When the girls hiding there were betrayed by an informant, the head of the convent, Sister Marie-Aurélie, persuaded the Gestapo to return the next day to allow her charges to pack. The FI used this delay to stage a fake raid on the convent — tying up the nuns to make it appear more genuine — and then ferreted the girls away to other safe houses. The CDJ’s efforts, which saved approximately 2,400 children, were sometimes even bolder. On April 19,1943, for instance, it attacked a transportation convoy heading to Auschwitz and freed 17 prisoners.
Some of those who helped rescue Jewish children were barely adults themselves. Bernard Musmand was just 10 at the time of the German invasion of France in 1940.
Sent by his family to a boarding school where he posed as a Catholic, Musmand became involved with resistance activities and helped courier falsified papers for those escaping the Nazis. By 14, he was a member of the Maquis, an armed partisan group based in France’s southern mountains. It launched guerrilla attacks and aided Jews and downed Allied airmen to escape across the frontier to the relative safety of neutral Spain. These and other resistance and rescue efforts helped ensure that, despite the terrible overall toll, 250,000 of the 330,000 Jews living in France at the time of the German invasion survived the war.

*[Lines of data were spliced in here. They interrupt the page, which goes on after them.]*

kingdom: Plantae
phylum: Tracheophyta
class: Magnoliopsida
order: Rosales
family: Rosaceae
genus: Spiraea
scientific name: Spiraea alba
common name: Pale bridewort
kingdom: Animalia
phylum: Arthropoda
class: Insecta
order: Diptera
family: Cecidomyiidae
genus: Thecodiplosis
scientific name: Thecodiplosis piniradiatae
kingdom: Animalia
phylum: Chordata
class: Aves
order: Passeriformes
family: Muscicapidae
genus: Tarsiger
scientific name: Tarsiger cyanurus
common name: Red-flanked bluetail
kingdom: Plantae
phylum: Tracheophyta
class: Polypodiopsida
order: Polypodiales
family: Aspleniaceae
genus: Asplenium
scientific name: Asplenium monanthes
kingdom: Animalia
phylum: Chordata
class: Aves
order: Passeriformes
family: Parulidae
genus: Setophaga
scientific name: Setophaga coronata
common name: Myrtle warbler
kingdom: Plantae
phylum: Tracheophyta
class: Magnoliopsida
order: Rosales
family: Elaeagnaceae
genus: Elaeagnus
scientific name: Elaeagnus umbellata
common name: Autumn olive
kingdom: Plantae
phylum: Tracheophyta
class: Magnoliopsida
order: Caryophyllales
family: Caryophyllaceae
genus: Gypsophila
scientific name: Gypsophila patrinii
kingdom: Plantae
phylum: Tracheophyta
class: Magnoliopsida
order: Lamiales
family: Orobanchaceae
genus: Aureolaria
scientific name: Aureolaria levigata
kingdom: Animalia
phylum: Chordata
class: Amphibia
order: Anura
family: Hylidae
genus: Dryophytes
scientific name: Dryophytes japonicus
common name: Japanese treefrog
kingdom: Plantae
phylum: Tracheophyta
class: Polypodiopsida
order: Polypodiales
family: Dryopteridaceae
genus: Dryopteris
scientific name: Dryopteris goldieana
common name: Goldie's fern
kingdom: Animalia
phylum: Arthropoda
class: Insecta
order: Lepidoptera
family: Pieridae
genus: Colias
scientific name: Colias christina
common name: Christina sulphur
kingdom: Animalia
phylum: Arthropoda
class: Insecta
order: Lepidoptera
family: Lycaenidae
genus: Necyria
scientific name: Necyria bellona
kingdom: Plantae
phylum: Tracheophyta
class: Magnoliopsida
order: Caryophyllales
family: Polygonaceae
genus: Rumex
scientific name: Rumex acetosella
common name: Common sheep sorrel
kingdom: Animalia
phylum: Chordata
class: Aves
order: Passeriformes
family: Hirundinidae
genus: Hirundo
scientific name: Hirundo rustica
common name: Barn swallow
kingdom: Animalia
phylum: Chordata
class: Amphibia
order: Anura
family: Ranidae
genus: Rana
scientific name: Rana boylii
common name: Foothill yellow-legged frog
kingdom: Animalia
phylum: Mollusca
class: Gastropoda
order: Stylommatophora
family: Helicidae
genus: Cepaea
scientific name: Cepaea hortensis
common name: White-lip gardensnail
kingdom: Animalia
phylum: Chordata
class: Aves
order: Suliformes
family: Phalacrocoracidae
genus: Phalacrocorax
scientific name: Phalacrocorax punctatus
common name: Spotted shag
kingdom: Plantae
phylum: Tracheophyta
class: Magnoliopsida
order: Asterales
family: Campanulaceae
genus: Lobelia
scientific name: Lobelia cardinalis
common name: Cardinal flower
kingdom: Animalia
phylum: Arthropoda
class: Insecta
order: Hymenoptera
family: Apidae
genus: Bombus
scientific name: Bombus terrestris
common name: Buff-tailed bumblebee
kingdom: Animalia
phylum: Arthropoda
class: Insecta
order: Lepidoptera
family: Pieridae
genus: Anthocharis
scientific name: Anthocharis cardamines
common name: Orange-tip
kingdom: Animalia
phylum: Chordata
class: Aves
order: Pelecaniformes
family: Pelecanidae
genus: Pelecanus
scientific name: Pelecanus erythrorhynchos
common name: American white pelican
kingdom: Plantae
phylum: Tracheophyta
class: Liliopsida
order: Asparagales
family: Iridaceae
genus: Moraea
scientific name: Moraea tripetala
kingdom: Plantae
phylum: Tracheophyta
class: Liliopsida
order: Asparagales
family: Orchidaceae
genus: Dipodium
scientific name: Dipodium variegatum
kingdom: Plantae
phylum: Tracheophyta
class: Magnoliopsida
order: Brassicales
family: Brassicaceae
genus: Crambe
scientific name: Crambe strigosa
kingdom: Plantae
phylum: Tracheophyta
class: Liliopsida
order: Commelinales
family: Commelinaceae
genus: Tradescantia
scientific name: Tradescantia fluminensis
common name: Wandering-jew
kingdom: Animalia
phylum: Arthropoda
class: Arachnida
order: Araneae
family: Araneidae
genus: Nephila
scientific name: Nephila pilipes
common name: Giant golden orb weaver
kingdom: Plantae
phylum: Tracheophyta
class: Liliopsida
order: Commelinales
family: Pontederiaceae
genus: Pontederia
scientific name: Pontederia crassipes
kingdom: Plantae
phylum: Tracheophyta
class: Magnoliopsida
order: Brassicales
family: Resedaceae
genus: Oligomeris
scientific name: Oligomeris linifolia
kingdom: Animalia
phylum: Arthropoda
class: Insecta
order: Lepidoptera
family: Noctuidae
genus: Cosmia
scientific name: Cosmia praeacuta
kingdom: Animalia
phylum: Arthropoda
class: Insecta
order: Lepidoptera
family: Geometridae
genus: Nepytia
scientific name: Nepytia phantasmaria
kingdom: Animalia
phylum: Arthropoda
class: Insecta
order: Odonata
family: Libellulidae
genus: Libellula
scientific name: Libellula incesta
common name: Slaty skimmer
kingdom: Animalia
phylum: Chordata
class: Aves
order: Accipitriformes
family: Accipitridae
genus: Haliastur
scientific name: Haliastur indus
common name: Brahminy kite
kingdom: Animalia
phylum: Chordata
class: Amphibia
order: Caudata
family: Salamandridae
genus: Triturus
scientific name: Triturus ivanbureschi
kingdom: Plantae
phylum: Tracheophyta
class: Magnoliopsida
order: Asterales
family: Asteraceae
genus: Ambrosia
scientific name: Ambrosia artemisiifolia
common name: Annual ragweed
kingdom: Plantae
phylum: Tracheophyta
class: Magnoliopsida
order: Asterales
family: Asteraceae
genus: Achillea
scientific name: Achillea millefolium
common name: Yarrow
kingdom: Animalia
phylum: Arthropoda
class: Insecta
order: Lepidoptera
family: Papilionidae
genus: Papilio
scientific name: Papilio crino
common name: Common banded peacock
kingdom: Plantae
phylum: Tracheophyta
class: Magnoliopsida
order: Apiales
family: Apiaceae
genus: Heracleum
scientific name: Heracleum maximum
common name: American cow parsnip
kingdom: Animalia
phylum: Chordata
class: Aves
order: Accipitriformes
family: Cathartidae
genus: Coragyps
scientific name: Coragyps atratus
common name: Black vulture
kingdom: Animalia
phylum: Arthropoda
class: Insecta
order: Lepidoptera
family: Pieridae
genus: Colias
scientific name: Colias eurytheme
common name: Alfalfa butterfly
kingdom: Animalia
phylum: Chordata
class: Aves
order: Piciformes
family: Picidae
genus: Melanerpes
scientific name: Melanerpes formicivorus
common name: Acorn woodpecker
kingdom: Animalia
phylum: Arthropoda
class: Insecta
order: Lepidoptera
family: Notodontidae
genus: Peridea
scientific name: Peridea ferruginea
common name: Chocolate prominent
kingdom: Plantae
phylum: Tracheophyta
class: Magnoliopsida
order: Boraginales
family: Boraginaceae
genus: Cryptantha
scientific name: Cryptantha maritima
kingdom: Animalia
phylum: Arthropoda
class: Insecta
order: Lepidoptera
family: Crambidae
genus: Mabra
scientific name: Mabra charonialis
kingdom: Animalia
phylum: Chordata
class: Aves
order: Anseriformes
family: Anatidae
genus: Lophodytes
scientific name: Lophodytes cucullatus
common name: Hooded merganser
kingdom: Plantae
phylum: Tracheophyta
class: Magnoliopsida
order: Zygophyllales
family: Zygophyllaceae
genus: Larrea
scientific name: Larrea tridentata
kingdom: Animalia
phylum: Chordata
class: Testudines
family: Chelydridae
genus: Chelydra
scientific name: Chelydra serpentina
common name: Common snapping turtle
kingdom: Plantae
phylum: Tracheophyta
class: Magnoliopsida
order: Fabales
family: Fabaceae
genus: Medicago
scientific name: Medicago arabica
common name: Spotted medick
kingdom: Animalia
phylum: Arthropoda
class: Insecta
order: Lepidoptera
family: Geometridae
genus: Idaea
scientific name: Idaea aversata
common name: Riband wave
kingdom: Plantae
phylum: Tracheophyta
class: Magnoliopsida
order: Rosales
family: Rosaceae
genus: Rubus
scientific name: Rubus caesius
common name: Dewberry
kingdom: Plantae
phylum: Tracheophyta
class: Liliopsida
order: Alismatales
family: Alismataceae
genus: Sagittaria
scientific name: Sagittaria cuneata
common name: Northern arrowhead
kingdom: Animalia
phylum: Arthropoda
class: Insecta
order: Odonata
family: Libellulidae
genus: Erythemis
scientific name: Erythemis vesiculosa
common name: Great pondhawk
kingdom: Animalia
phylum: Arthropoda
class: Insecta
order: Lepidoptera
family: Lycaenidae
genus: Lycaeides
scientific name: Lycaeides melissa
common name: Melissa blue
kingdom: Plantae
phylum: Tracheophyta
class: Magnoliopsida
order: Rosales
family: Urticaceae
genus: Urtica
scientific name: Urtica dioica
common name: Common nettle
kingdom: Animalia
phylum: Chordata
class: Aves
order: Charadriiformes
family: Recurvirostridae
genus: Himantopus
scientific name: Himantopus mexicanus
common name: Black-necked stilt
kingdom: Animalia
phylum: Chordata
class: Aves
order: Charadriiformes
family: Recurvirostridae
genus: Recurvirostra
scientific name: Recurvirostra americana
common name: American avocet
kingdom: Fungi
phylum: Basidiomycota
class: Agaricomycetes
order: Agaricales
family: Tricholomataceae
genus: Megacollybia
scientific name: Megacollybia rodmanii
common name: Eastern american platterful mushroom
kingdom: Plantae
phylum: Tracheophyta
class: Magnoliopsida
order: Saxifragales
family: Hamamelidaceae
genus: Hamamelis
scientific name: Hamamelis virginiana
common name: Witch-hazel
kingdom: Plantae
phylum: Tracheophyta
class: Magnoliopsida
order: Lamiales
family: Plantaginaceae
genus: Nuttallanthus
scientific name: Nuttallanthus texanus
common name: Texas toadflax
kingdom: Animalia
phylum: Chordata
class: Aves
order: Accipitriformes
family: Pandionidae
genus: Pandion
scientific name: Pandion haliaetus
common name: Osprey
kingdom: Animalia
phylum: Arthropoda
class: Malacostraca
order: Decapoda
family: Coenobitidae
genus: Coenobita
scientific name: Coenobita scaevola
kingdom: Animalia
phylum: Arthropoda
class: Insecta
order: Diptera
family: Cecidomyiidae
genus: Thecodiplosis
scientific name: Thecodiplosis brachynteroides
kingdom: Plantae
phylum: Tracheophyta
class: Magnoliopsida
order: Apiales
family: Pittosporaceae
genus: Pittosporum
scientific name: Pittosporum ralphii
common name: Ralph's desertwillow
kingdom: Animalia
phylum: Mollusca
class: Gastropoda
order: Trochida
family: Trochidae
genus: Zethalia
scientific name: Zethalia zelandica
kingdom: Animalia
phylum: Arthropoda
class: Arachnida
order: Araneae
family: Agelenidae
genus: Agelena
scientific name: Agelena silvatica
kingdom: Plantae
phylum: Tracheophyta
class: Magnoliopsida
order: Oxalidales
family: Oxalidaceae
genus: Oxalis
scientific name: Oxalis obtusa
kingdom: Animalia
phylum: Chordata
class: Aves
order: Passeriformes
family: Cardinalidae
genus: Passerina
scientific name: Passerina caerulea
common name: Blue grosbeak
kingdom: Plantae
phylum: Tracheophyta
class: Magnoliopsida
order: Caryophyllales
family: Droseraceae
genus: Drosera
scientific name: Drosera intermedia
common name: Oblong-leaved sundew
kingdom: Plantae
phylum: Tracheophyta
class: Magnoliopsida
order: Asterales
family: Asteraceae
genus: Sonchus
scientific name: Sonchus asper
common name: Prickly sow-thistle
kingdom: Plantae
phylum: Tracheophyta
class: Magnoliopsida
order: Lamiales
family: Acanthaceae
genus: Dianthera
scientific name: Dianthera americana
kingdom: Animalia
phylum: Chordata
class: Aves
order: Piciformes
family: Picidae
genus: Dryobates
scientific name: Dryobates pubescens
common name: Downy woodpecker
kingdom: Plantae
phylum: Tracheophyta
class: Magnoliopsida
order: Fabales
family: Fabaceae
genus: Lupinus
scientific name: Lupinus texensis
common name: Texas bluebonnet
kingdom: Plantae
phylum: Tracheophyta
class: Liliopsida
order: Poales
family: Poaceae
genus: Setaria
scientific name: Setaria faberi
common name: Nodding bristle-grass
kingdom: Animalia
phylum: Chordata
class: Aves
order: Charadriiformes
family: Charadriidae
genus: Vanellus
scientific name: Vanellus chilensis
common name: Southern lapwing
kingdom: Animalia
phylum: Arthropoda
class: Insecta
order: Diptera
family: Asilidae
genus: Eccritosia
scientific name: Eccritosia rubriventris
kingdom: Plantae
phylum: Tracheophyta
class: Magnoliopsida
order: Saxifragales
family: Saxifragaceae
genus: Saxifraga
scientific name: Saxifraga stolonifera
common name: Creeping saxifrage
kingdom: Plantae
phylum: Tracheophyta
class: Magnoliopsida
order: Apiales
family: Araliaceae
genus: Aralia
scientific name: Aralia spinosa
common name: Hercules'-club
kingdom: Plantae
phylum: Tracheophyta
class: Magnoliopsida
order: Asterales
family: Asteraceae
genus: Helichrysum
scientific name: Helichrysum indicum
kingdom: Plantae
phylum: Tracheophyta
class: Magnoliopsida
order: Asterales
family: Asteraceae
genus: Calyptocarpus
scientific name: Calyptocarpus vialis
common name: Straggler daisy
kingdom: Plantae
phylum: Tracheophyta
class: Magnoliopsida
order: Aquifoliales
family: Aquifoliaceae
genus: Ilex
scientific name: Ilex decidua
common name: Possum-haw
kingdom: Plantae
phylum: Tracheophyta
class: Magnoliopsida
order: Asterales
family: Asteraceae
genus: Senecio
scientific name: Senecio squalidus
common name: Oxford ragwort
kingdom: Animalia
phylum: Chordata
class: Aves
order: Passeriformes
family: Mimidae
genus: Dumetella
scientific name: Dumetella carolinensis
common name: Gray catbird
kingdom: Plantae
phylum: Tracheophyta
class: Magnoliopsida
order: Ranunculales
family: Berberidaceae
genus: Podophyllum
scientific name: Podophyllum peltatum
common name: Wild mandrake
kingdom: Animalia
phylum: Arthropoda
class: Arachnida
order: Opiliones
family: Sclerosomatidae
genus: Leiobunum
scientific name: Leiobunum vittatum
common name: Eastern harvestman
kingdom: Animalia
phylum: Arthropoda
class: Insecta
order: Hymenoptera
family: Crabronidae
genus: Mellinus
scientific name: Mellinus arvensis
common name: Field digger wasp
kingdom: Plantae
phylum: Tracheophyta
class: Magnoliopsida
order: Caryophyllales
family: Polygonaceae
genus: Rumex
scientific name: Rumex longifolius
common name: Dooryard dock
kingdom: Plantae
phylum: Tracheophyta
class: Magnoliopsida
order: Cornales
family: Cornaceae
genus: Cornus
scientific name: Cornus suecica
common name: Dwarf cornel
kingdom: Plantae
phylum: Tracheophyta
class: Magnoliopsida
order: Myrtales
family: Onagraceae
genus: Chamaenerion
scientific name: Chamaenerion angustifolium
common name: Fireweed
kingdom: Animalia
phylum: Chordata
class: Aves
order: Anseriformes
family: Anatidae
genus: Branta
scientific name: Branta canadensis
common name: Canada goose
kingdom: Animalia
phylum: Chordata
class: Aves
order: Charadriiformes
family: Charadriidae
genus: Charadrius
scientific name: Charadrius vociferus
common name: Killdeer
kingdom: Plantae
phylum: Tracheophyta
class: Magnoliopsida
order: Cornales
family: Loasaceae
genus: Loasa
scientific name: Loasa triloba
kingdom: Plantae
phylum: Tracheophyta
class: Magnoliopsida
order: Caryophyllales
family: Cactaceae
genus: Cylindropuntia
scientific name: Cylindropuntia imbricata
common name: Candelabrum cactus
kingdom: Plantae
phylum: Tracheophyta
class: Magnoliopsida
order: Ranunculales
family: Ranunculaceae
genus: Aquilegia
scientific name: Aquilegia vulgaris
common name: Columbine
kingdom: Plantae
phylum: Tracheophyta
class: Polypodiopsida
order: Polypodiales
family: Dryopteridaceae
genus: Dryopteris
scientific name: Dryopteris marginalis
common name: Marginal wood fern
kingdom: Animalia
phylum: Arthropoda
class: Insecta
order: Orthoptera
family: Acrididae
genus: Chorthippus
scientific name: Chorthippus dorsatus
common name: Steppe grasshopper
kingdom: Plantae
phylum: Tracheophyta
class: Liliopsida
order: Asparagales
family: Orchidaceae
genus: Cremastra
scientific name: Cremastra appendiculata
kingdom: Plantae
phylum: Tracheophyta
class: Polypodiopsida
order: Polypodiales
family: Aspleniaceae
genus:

Setting the record straight
As the exhibition describes, Jewish resistance also reached deep into the heart of the Reich itself. It recounts the tragic story of the Baum group. Founded by Herbert Baum along with his wife and friends in the 1930s, it eventually grew to over 100 members in 1940; many, like Baum himself, were young Jewish forced laborers.
The group’s activities — which included distributing leaflets highlighting the atrocities committed by their fellow Germans in the East — were perilous. But an arson attack on May 18, 1942, which targeted “Soviet Paradise,” an anti-Semitic and anti-communist exhibition staged by the Nazis in Berlin, led to the arrest of many of the group’s members. Baum was murdered in prison in June 1942 and other members of the organization were executed that summer.
But, for the organizers of “Jewish Resistance to the Holocaust,” remembering the heroism and sacrifice of Baum and his comrades — together with the countless other Jews who resisted the Nazis — is not simply about finally telling a story which has remained untold for too long. It is also a matter of setting straight the historical record.
“It’s important to challenge this myth about Jews not resisting, which perhaps was an attitude that was held quite widely [at one time] and maybe some people still have that view today,” says Warnock.
“There were so many examples of resistance in the most extreme and difficult circumstances, and this research and exhibition show that whenever they had the chance to, people resisted in some way or another,” she says.